At this point in the story I would like to take a moment to discuss how when I entered the office I found that D's computer was on... She left it on... not I... I'm pretty sure someone died somewhere because of it. (I've been accused of not caring for D's feelings because I left the computer on once....)
Anywaysssss, the point of the boring story about my taxes is that about half way through, after I had found out that I would only be getting $160 back and after I was not able to log on to the World Vision website to get my charitable giving information for 2008, I became shamelessly and utterly distracted. I got a text message from Logan, my home skillzel. I called him so that I could finish both my taxes and talk with him; unfortunately my ingenious plan back fired on me. Not only did I not finish filing my taxes, I ended up talking with him and not finishing my testimony, baking pies for some people at work, and not finishing Bethie's first monkey. Gah! Sure, I never promised to do those things to anyone, still deep down inside my heart is sad from broken promises made to myself. Have has anyone else ever felt this way?

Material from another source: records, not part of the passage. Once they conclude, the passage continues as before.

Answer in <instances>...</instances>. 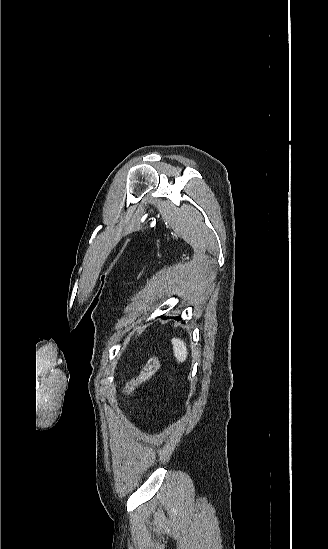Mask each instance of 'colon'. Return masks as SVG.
I'll use <instances>...</instances> for the list:
<instances>
[{
	"label": "colon",
	"instance_id": "colon-1",
	"mask_svg": "<svg viewBox=\"0 0 328 549\" xmlns=\"http://www.w3.org/2000/svg\"><path fill=\"white\" fill-rule=\"evenodd\" d=\"M160 366V358L158 354H152L146 364L143 366L139 374L135 377H133L128 383L126 384L124 390H123V397L129 396L134 390L141 384L145 383L147 380H149L159 369Z\"/></svg>",
	"mask_w": 328,
	"mask_h": 549
}]
</instances>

Still, being the positive person that I am, I always try to look at the up side of things. By talking with Logan, I was able to bond with and learn new things about a person I had not spoken to in some time. I was even able to talk him into maybe coming to the Young Adults gathering at Lake Tapps tomorrow night, that way I don't feel so alone. And, because I had my phone with me right after getting of the phone with Logan I was able to get a message from my Homie Kenzie in Wyoming, (She's my connection on FSB inside.) she's been feeling a bit down so I was able to offer her some support an encouragement that I might not have otherwise been able to offer. The reason for her "down'ness" is a whole other blog that I might one day explore, the topic of Christian College's being a breeding ground for young marriages. On that thought though, if I was ever specifically looking for a husband, looking at a Christian College would probably be the best place to look.
Well, I'm off now. Deuces!
-Gideon
1 comment:
What are you going to do if the parental units ever find this blog? The D' will have a cow. I mean she will birth a giant sized cow on your head. *ugh* that was a visual image I didn't want.